Your task is to repeat the listing exactly.

============================================================

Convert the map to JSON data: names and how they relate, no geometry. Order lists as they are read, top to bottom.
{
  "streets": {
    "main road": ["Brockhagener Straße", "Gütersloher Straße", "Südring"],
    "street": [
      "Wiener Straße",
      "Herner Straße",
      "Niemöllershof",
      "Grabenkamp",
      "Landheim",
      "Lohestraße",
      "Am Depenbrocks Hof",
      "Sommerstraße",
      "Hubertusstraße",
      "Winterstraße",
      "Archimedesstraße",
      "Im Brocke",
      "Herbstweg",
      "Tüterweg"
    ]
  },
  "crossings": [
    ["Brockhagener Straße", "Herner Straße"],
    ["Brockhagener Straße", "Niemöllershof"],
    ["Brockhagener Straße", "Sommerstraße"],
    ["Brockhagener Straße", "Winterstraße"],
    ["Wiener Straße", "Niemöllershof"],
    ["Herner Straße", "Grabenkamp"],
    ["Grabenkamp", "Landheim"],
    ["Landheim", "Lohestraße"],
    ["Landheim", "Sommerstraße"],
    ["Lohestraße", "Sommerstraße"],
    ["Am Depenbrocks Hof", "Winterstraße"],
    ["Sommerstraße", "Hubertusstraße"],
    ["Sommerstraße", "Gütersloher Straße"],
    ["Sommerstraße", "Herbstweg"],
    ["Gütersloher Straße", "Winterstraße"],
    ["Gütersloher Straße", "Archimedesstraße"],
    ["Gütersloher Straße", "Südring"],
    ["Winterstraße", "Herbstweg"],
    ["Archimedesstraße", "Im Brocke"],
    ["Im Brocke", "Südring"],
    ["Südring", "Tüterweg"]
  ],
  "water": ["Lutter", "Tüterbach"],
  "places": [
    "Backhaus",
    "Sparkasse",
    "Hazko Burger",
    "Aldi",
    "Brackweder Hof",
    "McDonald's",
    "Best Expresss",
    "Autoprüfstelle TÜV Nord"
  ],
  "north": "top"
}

============================================================

_ANSWER AREA:_
Convert the map to JSON data: names and how they relate, no geometry. Order lists as they are read, top to bottom.
{
  "streets": {
    "main road": ["Brockhagener Straße", "Gütersloher Straße", "Südring"],
    "street": [
      "Wiener Straße",
      "Herner Straße",
      "Niemöllershof",
      "Grabenkamp",
      "Landheim",
      "Lohestraße",
      "Am Depenbrocks Hof",
      "Sommerstraße",
      "Hubertusstraße",
      "Winterstraße",
      "Archimedesstraße",
      "Im Brocke",
      "Herbstweg",
      "Tüterweg"
    ]
  },
  "crossings": [
    ["Brockhagener Straße", "Herner Straße"],
    ["Brockhagener Straße", "Niemöllershof"],
    ["Brockhagener Straße", "Sommerstraße"],
    ["Brockhagener Straße", "Winterstraße"],
    ["Wiener Straße", "Niemöllershof"],
    ["Herner Straße", "Grabenkamp"],
    ["Grabenkamp", "Landheim"],
    ["Landheim", "Lohestraße"],
    ["Landheim", "Sommerstraße"],
    ["Lohestraße", "Sommerstraße"],
    ["Am Depenbrocks Hof", "Winterstraße"],
    ["Sommerstraße", "Hubertusstraße"],
    ["Sommerstraße", "Gütersloher Straße"],
    ["Sommerstraße", "Herbstweg"],
    ["Gütersloher Straße", "Winterstraße"],
    ["Gütersloher Straße", "Archimedesstraße"],
    ["Gütersloher Straße", "Südring"],
    ["Winterstraße", "Herbstweg"],
    ["Archimedesstraße", "Im Brocke"],
    ["Im Brocke", "Südring"],
    ["Südring", "Tüterweg"]
  ],
  "water": ["Lutter", "Tüterbach"],
  "places": [
    "Backhaus",
    "Sparkasse",
    "Hazko Burger",
    "Aldi",
    "Brackweder Hof",
    "McDonald's",
    "Best Expresss",
    "Autoprüfstelle TÜV Nord"
  ],
  "north": "top"
}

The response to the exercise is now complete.